All records are to be restated word for word, with pictures excluded.

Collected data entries
================================

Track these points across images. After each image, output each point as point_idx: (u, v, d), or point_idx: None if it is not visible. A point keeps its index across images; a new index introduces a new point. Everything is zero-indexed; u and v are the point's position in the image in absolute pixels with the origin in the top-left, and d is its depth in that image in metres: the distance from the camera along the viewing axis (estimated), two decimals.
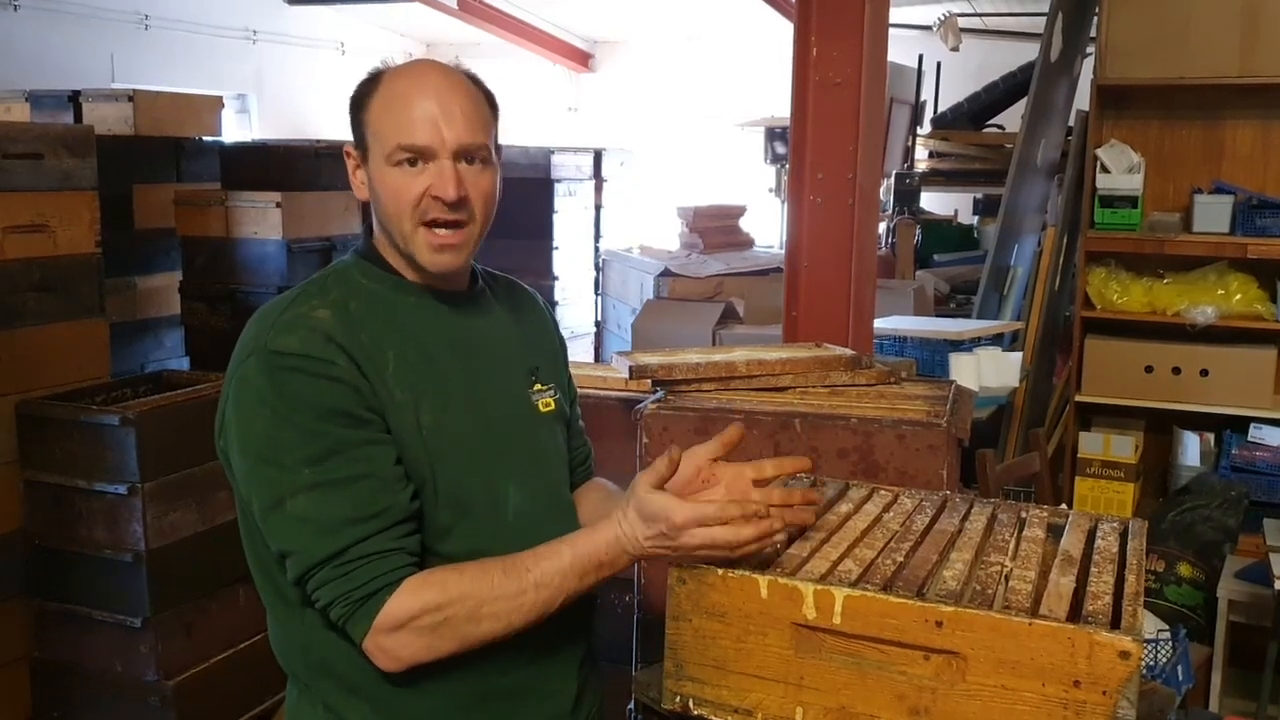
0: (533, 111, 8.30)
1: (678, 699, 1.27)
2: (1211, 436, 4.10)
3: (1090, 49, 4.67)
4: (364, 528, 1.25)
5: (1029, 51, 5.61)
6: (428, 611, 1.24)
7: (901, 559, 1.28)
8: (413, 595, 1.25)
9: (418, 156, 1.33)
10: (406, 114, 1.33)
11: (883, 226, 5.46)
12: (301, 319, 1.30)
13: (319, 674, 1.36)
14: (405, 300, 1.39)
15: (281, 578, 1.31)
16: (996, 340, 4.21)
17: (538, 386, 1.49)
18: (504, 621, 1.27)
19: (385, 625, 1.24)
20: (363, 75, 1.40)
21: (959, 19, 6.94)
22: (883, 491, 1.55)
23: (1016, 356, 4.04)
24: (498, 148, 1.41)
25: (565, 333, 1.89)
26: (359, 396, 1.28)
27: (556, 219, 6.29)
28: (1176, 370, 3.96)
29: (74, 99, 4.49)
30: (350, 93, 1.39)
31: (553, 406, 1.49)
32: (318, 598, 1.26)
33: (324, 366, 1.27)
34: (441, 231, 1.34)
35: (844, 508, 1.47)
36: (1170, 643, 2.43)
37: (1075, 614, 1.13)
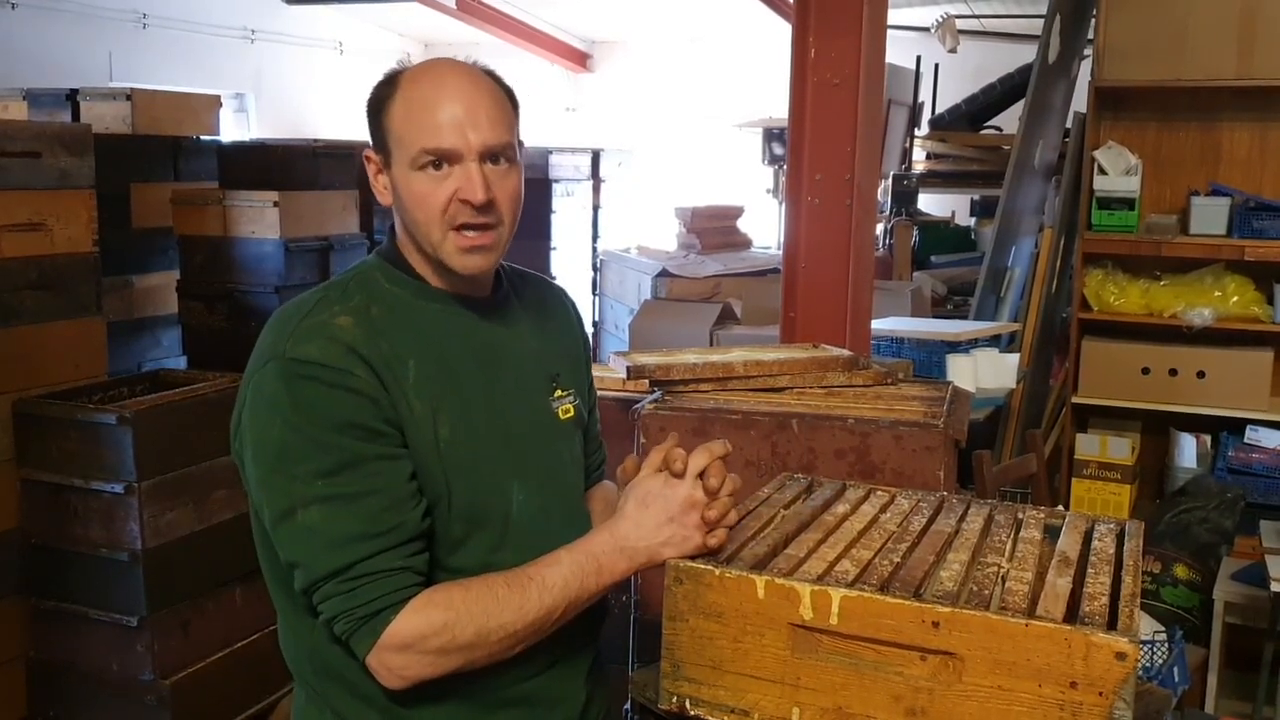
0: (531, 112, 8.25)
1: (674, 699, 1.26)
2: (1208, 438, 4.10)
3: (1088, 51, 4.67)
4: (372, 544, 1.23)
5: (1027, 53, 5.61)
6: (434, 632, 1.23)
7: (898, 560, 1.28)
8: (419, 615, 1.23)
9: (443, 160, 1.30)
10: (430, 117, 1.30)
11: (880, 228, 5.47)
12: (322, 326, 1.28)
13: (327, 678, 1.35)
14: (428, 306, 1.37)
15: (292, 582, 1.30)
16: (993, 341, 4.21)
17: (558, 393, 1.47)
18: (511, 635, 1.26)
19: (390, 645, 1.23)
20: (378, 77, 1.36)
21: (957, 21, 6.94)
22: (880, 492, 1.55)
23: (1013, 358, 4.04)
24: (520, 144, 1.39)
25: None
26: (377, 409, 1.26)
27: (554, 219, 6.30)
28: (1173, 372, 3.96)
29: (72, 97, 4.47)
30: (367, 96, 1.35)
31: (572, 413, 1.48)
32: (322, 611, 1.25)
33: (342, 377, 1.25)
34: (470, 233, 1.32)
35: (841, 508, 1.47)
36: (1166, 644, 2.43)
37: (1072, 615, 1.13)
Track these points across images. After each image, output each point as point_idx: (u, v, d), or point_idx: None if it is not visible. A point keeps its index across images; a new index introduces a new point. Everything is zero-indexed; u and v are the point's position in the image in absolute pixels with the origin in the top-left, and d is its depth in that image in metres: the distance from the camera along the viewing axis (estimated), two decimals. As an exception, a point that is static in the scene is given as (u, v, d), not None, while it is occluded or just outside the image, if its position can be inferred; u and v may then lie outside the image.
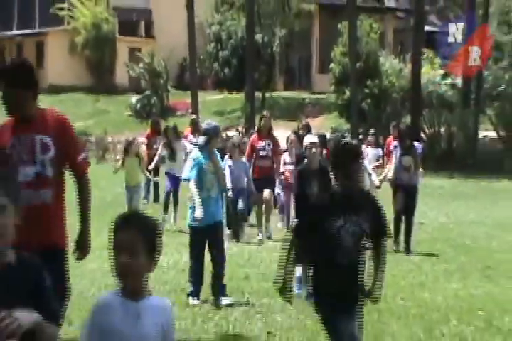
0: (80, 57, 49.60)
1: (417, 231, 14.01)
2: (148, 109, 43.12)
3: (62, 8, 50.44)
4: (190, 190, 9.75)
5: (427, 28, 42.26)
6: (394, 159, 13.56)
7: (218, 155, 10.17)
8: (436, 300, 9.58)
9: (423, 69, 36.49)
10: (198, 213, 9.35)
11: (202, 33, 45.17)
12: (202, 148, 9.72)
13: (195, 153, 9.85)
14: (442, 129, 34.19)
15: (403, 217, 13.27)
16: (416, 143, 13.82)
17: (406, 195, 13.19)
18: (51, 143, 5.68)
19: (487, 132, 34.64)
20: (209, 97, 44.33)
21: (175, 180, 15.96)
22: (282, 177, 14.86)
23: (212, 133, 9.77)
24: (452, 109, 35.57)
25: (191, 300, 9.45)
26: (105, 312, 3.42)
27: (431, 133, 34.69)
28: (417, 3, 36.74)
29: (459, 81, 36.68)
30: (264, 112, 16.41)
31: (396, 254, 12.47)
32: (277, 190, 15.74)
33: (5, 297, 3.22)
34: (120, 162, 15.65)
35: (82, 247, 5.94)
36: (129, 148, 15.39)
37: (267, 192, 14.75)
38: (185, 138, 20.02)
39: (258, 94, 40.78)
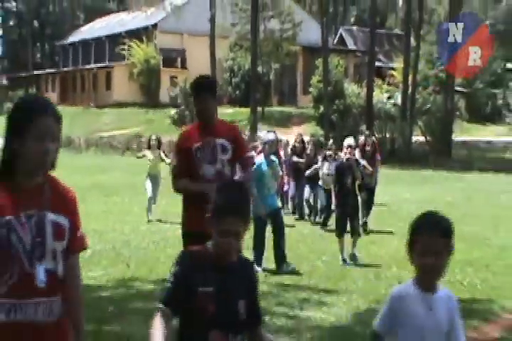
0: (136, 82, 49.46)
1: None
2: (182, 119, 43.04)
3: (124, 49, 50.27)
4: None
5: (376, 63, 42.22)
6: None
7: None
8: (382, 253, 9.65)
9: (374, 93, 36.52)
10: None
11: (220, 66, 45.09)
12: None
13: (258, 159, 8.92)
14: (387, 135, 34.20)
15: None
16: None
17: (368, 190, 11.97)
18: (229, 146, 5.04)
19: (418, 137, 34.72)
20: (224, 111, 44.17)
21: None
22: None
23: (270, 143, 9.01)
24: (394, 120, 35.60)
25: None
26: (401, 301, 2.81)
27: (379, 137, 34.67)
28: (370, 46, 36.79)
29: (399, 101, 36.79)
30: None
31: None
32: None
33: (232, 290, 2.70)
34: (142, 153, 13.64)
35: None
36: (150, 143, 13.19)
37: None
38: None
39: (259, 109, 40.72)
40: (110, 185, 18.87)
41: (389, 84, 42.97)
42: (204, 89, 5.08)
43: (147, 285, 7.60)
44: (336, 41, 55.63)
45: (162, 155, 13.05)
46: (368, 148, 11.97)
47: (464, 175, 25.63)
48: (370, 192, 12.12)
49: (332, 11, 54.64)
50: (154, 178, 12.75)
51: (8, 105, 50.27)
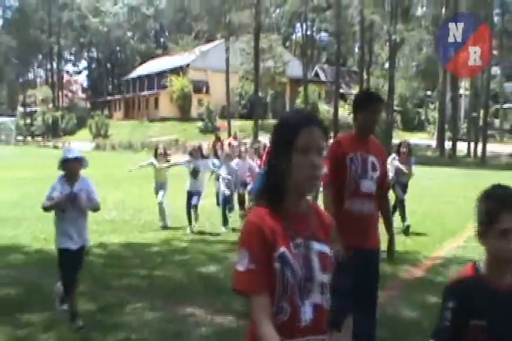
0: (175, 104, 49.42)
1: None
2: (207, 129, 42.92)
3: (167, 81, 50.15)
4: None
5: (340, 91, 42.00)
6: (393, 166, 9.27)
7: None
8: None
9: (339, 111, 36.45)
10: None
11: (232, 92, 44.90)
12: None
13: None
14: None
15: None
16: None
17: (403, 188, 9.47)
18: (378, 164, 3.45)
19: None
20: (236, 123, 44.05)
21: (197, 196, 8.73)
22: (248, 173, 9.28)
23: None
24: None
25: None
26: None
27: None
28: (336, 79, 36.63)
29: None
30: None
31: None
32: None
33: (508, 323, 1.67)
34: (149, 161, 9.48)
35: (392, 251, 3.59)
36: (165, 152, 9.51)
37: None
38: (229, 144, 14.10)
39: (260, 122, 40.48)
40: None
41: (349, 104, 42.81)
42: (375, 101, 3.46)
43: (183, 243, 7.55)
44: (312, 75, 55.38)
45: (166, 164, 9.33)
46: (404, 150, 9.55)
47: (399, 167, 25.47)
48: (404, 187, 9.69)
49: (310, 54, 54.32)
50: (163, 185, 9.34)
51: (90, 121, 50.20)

================================

◆ **COMPLETED EXERCISE**:
Track these points across images. After each image, output each point as point_idx: (u, v, d), or point_idx: None if it is not visible. A point keeps its index across images; a new index introduces a new point. Everything is zero-indexed; u and v are the point's position in the image in absolute pixels with the origin in the top-left, and d is its depth in that image in metres: the distance from the camera along the viewing axis (estimated), two decimals.
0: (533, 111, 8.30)
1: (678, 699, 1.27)
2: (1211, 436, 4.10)
3: (1090, 49, 4.67)
4: (364, 528, 1.25)
5: (1029, 51, 5.61)
6: (428, 611, 1.24)
7: (901, 559, 1.28)
8: (413, 595, 1.25)
9: (418, 156, 1.33)
10: (406, 114, 1.33)
11: (883, 226, 5.46)
12: (301, 319, 1.30)
13: (319, 674, 1.36)
14: (405, 300, 1.39)
15: (281, 578, 1.31)
16: (996, 340, 4.21)
17: (538, 386, 1.49)
18: (504, 621, 1.27)
19: (385, 625, 1.24)
20: (363, 75, 1.40)
21: (959, 19, 6.94)
22: (883, 491, 1.55)
23: (1016, 356, 4.04)
24: (498, 148, 1.41)
25: (565, 333, 1.89)
26: (359, 396, 1.28)
27: (556, 219, 6.29)
28: (1176, 370, 3.96)
29: (74, 99, 4.49)
30: (350, 93, 1.39)
31: (553, 406, 1.49)
32: (318, 598, 1.26)
33: (324, 366, 1.27)
34: (441, 231, 1.34)
35: (844, 508, 1.47)
36: (1170, 643, 2.43)
37: (1075, 614, 1.13)
0: (531, 112, 8.25)
1: (674, 699, 1.26)
2: (1208, 438, 4.10)
3: (1088, 51, 4.67)
4: (372, 544, 1.23)
5: (1027, 53, 5.61)
6: (434, 632, 1.23)
7: (898, 560, 1.28)
8: (419, 615, 1.23)
9: (443, 160, 1.30)
10: (430, 117, 1.30)
11: (880, 228, 5.47)
12: (322, 326, 1.28)
13: (327, 678, 1.35)
14: (428, 306, 1.37)
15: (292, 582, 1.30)
16: (993, 341, 4.21)
17: (558, 393, 1.47)
18: (511, 635, 1.26)
19: (390, 645, 1.23)
20: (378, 77, 1.36)
21: (957, 21, 6.94)
22: (880, 492, 1.55)
23: (1013, 358, 4.04)
24: (520, 144, 1.39)
25: None
26: (377, 409, 1.26)
27: (554, 219, 6.30)
28: (1173, 372, 3.96)
29: (72, 97, 4.47)
30: (367, 96, 1.35)
31: (572, 413, 1.48)
32: (322, 611, 1.25)
33: (342, 377, 1.25)
34: (470, 233, 1.32)
35: (841, 508, 1.47)
36: (1166, 644, 2.43)
37: (1072, 615, 1.13)
Track these points across images. After each image, output each point as point_idx: (u, v, d), or point_idx: None if it is not visible. A point keeps its index across images; a new index introduces a new point. Everything is zero-indexed; u and v are the point's position in the image in absolute pixels with the origin in the top-left, and d is its depth in that image in metres: the distance from the camera along the viewing axis (estimated), two decimals. As an exception, a point that is static in the scene is given as (u, v, d), not None, while it is occluded or just outside the image, if its position can be inferred; u and v may then lie outside the image.
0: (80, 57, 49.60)
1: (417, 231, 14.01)
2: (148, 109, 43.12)
3: (62, 8, 50.44)
4: (190, 190, 9.75)
5: (427, 28, 42.26)
6: (394, 159, 13.56)
7: (218, 155, 10.17)
8: (436, 300, 9.58)
9: (423, 69, 36.49)
10: (198, 213, 9.35)
11: (202, 33, 45.17)
12: (202, 148, 9.72)
13: (195, 153, 9.85)
14: (442, 129, 34.19)
15: (403, 217, 13.27)
16: (416, 143, 13.82)
17: (406, 195, 13.19)
18: (51, 143, 5.68)
19: (487, 132, 34.64)
20: (209, 97, 44.33)
21: (175, 180, 15.96)
22: (282, 177, 14.86)
23: (212, 133, 9.77)
24: (452, 109, 35.57)
25: (191, 300, 9.45)
26: (105, 312, 3.42)
27: (431, 133, 34.69)
28: (417, 3, 36.74)
29: (459, 81, 36.68)
30: (264, 112, 16.41)
31: (396, 254, 12.47)
32: (277, 190, 15.74)
33: (5, 297, 3.22)
34: (120, 162, 15.65)
35: (82, 247, 5.94)
36: (129, 148, 15.39)
37: (267, 192, 14.75)
38: (185, 138, 20.02)
39: (258, 94, 40.78)
0: (136, 82, 49.46)
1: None
2: (182, 119, 43.04)
3: (124, 49, 50.27)
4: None
5: (376, 63, 42.22)
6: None
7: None
8: (382, 253, 9.65)
9: (374, 93, 36.52)
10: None
11: (220, 66, 45.09)
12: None
13: (258, 159, 8.92)
14: (387, 135, 34.20)
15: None
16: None
17: (368, 190, 11.97)
18: (229, 146, 5.04)
19: (418, 137, 34.72)
20: (224, 111, 44.17)
21: None
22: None
23: (270, 143, 9.01)
24: (394, 120, 35.60)
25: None
26: (401, 301, 2.81)
27: (379, 137, 34.67)
28: (370, 46, 36.79)
29: (399, 101, 36.79)
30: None
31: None
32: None
33: (232, 290, 2.70)
34: (142, 153, 13.64)
35: None
36: (150, 143, 13.19)
37: None
38: None
39: (259, 109, 40.72)
40: (110, 185, 18.87)
41: (389, 84, 42.97)
42: (204, 89, 5.08)
43: (147, 285, 7.60)
44: (336, 41, 55.63)
45: (162, 155, 13.05)
46: (368, 148, 11.97)
47: (464, 175, 25.63)
48: (370, 192, 12.12)
49: (332, 11, 54.64)
50: (154, 178, 12.75)
51: (8, 105, 50.27)
0: (175, 104, 49.42)
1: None
2: (207, 129, 42.92)
3: (167, 81, 50.15)
4: None
5: (340, 91, 42.00)
6: (393, 166, 9.27)
7: None
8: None
9: (339, 111, 36.45)
10: None
11: (232, 92, 44.90)
12: None
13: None
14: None
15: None
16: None
17: (403, 188, 9.47)
18: (378, 164, 3.45)
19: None
20: (236, 123, 44.05)
21: (197, 196, 8.73)
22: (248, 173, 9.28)
23: None
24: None
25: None
26: None
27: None
28: (336, 79, 36.63)
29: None
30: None
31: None
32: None
33: (508, 323, 1.67)
34: (149, 161, 9.48)
35: (392, 251, 3.59)
36: (165, 152, 9.51)
37: None
38: (229, 144, 14.10)
39: (260, 122, 40.48)
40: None
41: (349, 104, 42.81)
42: (375, 101, 3.46)
43: (183, 243, 7.55)
44: (312, 75, 55.38)
45: (166, 164, 9.33)
46: (404, 150, 9.55)
47: (399, 167, 25.47)
48: (404, 187, 9.69)
49: (310, 54, 54.32)
50: (163, 185, 9.34)
51: (90, 121, 50.20)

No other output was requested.